У сборни толпились пришедшие позже и старались попасть в дверь.
— О чем они там кричат? Надо, чтобы все слышали.
— Видите ж — тесно. Не поместятся все...
Когда проходил кто-нибудь из богачей, Мандрыка или Пидпара, те, которые мокли у крыльца, зубоскалили на их счет.
— Заходи, услышишь, как твою землю делят.
— Не слушай, похудеешь с досады.
— Ничего с ним не будет. Бедный работу клянет, а у богача брюхо растет.

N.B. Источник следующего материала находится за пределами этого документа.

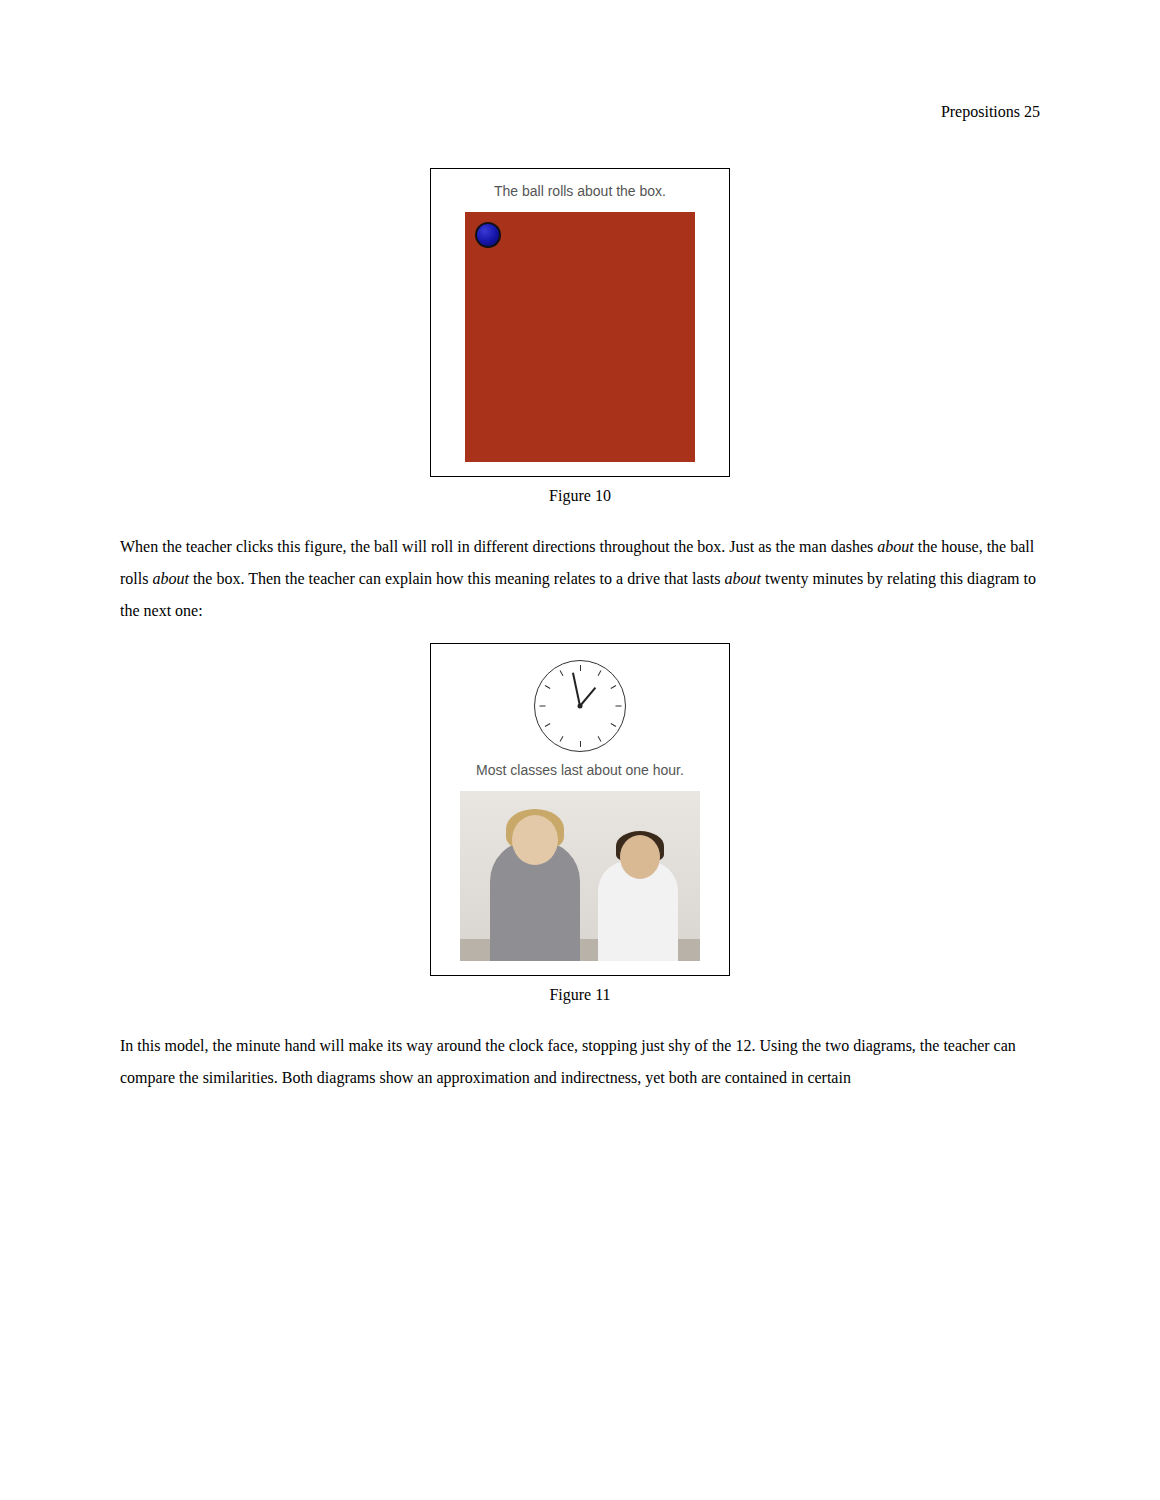Prepositions 25
The ball rolls about the box.
Figure 10
When the teacher clicks this figure, the ball will roll in different directions throughout the box. Just as the man dashes about the house, the ball rolls about the box. Then the teacher can explain how this meaning relates to a drive that lasts about twenty minutes by relating this diagram to the next one:
Most classes last about one hour.
Figure 11
In this model, the minute hand will make its way around the clock face, stopping just shy of the 12. Using the two diagrams, the teacher can compare the similarities. Both diagrams show an approximation and indirectness, yet both are contained in certain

— Бедный теряет, богач подбирает.
— Ничего. Все переменится. Доведется и свинье глянуть на небо...
— Как станут смолить.
Мандрыка невесело усмехался и семенил ногами, избегая сборни. Будто забывал, что он староста сельский. Пидпара хмурился и бранился.
Гуща часто где-то пропадал. Возвращался весь в грязи, мокрый, но веселый. Гафийка встречала его за огородом Пидпары.
— На станции был. Бастуют. Уже второй день машина не ходит. Рабочие собрались и советуются. Ну и народ. Надо и нам собирать людей.